A growing international movement is seeking to rename Polycystic Ovary Syndrome (PCOS), with experts arguing that the current term is medically inaccurate, misleading and contributes to delayed diagnosis, inadequate treatment and social stigma affecting millions of women worldwide.
In an article published in The Lancet, researchers led by Helena J. Teede said the name PCOS fails to reflect the true nature of the condition. They argue that the term wrongly emphasises ovarian “cysts,” despite evidence showing that abnormal ovarian cysts are not actually increased in affected individuals.
Instead, the authors say the condition is better characterised by a combination of endocrine, metabolic and ovarian dysfunction.
“Accuracy is improved by omitting cysts and by capturing endocrine, metabolic and ovarian dysfunction,” the paper stated, noting that a global implementation strategy involving education, transition planning and alignment with health systems is already underway.
PCOS is estimated to affect around 170 million women during their reproductive years globally. Diagnosis currently relies on meeting at least two of three internationally recognised criteria: irregular or absent ovulation, elevated male hormone levels, or the presence of polycystic ovaries identified through ultrasound scans or high Anti-Müllerian Hormone levels.
However, experts say the current name captures only a narrow reproductive aspect of a much broader condition.
According to the paper, up to 70 percent of people with PCOS remain undiagnosed, partly because the term creates confusion among both patients and healthcare providers.
Researchers say the disorder has historically been viewed mainly as a gynaecological issue, overshadowing its wider hormonal and metabolic impacts.
The authors stressed that PCOS involves multiple interconnected health concerns extending far beyond fertility.
These include metabolic complications such as obesity, type 2 diabetes, hypertension and abnormal blood lipid levels. Reproductive complications can include irregular menstrual cycles, infertility, pregnancy complications and increased risk of endometrial cancer.
The condition is also linked to psychological challenges including depression, anxiety, eating disorders and reduced quality of life, alongside dermatological symptoms such as acne and hair loss.
Experts say the proposed new classification would better reflect the full spectrum of symptoms and health risks associated with the condition.
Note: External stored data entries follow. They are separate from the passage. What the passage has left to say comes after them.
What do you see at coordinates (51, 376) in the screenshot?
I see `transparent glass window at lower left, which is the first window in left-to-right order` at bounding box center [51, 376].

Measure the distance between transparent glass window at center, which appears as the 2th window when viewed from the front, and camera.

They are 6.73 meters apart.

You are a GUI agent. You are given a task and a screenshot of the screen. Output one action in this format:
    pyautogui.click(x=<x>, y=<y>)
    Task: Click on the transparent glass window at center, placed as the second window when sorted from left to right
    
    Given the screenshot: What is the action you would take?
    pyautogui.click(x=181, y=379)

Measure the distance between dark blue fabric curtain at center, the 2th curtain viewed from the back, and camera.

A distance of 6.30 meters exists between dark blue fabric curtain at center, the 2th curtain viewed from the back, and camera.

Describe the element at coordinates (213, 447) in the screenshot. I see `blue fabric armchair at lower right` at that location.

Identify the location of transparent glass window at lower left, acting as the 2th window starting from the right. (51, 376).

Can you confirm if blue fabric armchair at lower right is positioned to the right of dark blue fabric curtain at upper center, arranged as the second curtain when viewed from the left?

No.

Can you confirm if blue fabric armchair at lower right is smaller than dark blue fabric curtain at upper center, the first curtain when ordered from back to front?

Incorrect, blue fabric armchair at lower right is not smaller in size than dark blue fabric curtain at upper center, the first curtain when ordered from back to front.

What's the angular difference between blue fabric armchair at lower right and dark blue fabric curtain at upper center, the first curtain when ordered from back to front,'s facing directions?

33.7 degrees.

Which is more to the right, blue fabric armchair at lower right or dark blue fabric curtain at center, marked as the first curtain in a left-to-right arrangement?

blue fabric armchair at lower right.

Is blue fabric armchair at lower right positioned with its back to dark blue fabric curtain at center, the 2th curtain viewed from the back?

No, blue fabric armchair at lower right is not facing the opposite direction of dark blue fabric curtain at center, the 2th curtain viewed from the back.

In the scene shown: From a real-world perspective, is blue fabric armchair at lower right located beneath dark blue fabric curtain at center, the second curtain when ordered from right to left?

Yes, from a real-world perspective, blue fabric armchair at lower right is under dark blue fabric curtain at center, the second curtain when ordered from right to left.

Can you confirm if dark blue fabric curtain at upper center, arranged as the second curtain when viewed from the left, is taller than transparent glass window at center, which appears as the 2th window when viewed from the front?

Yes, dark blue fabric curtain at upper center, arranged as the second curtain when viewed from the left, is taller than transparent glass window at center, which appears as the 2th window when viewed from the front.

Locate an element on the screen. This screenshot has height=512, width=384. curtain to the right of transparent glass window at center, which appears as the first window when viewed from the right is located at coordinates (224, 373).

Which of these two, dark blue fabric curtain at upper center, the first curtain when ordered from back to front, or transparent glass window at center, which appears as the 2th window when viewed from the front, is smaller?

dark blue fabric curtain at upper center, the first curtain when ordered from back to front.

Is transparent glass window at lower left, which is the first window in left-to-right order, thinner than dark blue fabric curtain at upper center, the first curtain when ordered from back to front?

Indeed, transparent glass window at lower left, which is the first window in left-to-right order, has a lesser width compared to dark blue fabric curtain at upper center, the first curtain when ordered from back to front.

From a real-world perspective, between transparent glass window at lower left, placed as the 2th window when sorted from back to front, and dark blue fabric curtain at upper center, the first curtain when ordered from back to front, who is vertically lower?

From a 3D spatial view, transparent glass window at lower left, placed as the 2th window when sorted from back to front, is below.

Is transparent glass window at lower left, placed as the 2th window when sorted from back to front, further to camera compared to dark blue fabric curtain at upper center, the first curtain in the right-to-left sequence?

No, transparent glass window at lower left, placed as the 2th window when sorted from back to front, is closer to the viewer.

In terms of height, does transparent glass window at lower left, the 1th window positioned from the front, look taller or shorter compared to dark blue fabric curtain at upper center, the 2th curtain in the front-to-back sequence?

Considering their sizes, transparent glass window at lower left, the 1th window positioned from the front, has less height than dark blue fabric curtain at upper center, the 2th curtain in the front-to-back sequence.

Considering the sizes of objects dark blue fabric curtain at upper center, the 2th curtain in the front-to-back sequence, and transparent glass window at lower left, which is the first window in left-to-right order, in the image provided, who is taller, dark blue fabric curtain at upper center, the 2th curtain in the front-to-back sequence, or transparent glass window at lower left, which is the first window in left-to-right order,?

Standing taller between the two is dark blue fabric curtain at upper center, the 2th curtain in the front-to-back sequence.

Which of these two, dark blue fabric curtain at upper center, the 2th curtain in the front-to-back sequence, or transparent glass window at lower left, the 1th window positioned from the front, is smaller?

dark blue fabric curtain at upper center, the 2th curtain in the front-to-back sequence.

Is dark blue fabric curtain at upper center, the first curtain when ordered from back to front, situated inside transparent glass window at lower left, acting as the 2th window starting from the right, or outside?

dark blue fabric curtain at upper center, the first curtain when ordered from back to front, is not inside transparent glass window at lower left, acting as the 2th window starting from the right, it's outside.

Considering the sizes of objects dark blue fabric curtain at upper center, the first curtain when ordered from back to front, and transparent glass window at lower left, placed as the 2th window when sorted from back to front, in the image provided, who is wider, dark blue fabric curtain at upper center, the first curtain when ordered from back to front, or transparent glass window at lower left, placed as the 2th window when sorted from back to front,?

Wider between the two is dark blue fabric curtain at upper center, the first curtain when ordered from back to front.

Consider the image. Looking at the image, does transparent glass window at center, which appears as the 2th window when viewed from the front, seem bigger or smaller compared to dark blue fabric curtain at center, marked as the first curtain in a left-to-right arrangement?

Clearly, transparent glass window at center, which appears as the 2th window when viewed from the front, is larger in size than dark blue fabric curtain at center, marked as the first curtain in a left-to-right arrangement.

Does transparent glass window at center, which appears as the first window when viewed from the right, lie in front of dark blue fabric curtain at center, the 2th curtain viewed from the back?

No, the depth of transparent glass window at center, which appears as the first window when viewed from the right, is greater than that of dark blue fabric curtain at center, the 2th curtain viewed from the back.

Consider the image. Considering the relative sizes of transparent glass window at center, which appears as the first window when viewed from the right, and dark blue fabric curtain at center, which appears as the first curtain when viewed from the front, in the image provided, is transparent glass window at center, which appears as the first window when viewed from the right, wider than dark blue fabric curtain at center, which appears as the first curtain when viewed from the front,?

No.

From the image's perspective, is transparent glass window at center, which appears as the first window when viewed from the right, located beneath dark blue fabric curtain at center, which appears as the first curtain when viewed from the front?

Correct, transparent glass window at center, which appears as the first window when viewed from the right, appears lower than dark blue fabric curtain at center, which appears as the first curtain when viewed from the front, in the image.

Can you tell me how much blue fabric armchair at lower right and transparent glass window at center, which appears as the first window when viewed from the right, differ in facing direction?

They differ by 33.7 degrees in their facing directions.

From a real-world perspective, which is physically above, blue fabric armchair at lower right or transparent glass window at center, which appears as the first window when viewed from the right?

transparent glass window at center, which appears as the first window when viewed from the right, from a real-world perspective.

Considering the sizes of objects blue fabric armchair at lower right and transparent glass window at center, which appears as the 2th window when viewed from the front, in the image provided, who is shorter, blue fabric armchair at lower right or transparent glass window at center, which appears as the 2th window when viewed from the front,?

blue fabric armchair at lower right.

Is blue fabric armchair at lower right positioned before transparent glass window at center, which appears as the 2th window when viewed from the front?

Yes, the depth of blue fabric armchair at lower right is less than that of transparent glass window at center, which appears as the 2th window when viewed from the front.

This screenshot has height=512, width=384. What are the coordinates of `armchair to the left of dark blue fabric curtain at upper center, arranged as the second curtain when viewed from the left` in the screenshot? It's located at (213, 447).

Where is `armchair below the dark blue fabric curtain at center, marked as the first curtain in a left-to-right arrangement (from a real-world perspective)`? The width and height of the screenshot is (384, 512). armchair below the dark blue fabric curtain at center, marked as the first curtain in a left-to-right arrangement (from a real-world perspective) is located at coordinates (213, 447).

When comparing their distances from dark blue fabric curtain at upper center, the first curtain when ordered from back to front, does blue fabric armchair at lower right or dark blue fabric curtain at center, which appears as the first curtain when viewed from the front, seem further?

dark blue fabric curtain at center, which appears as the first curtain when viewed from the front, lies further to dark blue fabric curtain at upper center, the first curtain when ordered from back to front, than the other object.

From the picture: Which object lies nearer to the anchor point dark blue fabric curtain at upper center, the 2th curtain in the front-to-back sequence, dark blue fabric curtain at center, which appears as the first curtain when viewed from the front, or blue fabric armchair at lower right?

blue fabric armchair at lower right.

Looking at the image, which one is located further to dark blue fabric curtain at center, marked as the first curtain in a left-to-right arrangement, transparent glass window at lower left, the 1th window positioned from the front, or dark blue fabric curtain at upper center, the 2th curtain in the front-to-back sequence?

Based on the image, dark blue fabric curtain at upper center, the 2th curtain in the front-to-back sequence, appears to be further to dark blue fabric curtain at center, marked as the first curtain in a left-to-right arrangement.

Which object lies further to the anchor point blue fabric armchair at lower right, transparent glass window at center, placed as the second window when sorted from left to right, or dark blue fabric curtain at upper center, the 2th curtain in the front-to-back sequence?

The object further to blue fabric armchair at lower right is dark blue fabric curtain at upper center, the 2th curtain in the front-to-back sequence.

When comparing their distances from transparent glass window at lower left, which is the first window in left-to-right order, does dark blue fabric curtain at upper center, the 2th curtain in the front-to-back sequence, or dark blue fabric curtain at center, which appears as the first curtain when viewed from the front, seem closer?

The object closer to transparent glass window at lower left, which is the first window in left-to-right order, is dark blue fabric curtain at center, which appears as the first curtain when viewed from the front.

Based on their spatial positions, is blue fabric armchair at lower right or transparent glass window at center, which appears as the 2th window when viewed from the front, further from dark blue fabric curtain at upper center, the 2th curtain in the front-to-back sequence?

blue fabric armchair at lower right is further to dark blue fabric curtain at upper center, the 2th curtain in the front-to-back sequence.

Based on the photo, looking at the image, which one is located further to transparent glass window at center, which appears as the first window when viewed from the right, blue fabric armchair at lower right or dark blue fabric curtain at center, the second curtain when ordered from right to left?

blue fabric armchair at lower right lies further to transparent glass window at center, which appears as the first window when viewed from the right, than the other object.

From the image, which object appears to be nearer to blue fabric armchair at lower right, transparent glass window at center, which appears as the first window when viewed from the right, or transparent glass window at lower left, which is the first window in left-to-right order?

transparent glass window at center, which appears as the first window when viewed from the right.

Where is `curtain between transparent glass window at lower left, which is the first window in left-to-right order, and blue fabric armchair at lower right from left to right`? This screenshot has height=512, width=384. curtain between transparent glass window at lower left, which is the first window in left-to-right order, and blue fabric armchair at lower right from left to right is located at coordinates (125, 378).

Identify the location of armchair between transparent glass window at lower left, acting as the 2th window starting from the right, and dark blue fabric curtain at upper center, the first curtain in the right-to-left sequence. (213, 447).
Helena J. Teede, director of Monash Centre for Health Research and Implementation at Monash University, has spent decades researching the condition and leading the name change initiative.
According to an Endocrine Society release, Teede said many patients experience distress because the current name places undue emphasis on fertility and ovaries, particularly in cultures where reproductive expectations carry strong social pressure.
“What we now know is that there is actually no increase in abnormal cysts on the ovary, and the diverse features of the condition were often unappreciated,” Teede said.
“It was heart-breaking to see the delayed diagnosis, limited awareness and inadequate care afforded those affected by this neglected condition,” she added.
More than 50 patient advocacy and professional organisations, including the Endocrine Society, participated in the international process to develop a new name and classification system for the condition.
Health experts believe the proposed changes could improve awareness, diagnosis and treatment while reducing stigma for millions living with the disorder.